**Do this**
Please render the lines below as a numbered list, skipping any blank ones.

**Provided information**

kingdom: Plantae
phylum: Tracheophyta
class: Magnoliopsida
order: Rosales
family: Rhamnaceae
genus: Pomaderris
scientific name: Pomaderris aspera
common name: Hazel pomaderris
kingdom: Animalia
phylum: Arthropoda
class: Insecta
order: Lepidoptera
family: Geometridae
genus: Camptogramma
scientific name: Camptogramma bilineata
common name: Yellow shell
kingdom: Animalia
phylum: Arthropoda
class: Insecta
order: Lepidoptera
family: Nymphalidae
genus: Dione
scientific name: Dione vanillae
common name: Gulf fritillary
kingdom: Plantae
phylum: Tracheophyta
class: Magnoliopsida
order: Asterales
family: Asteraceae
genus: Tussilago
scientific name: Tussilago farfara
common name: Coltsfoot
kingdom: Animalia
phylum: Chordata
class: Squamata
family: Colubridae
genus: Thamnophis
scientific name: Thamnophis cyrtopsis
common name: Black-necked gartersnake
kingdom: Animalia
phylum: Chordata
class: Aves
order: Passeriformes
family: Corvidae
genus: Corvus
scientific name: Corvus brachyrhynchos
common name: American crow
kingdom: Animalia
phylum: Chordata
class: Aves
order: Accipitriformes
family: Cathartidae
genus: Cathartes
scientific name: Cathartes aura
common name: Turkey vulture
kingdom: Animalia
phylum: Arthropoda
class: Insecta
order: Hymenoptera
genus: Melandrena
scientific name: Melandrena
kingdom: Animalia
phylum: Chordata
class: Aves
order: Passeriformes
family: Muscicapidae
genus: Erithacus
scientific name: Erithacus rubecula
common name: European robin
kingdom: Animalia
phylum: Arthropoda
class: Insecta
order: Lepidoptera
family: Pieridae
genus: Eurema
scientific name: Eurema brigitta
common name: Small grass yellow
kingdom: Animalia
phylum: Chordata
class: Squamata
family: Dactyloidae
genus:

**Written reply**
1. kingdom: Plantae
2. phylum: Tracheophyta
3. class: Magnoliopsida
4. order: Rosales
5. family: Rhamnaceae
6. genus: Pomaderris
7. scientific name: Pomaderris aspera
8. common name: Hazel pomaderris
9. kingdom: Animalia
10. phylum: Arthropoda
11. class: Insecta
12. order: Lepidoptera
13. family: Geometridae
14. genus: Camptogramma
15. scientific name: Camptogramma bilineata
16. common name: Yellow shell
17. kingdom: Animalia
18. phylum: Arthropoda
19. class: Insecta
20. order: Lepidoptera
21. family: Nymphalidae
22. genus: Dione
23. scientific name: Dione vanillae
24. common name: Gulf fritillary
25. kingdom: Plantae
26. phylum: Tracheophyta
27. class: Magnoliopsida
28. order: Asterales
29. family: Asteraceae
30. genus: Tussilago
31. scientific name: Tussilago farfara
32. common name: Coltsfoot
33. kingdom: Animalia
34. phylum: Chordata
35. class: Squamata
36. family: Colubridae
37. genus: Thamnophis
38. scientific name: Thamnophis cyrtopsis
39. common name: Black-necked gartersnake
40. kingdom: Animalia
41. phylum: Chordata
42. class: Aves
43. order: Passeriformes
44. family: Corvidae
45. genus: Corvus
46. scientific name: Corvus brachyrhynchos
47. common name: American crow
48. kingdom: Animalia
49. phylum: Chordata
50. class: Aves
51. order: Accipitriformes
52. family: Cathartidae
53. genus: Cathartes
54. scientific name: Cathartes aura
55. common name: Turkey vulture
56. kingdom: Animalia
57. phylum: Arthropoda
58. class: Insecta
59. order: Hymenoptera
60. genus: Melandrena
61. scientific name: Melandrena
62. kingdom: Animalia
63. phylum: Chordata
64. class: Aves
65. order: Passeriformes
66. family: Muscicapidae
67. genus: Erithacus
68. scientific name: Erithacus rubecula
69. common name: European robin
70. kingdom: Animalia
71. phylum: Arthropoda
72. class: Insecta
73. order: Lepidoptera
74. family: Pieridae
75. genus: Eurema
76. scientific name: Eurema brigitta
77. common name: Small grass yellow
78. kingdom: Animalia
79. phylum: Chordata
80. class: Squamata
81. family: Dactyloidae
82. genus:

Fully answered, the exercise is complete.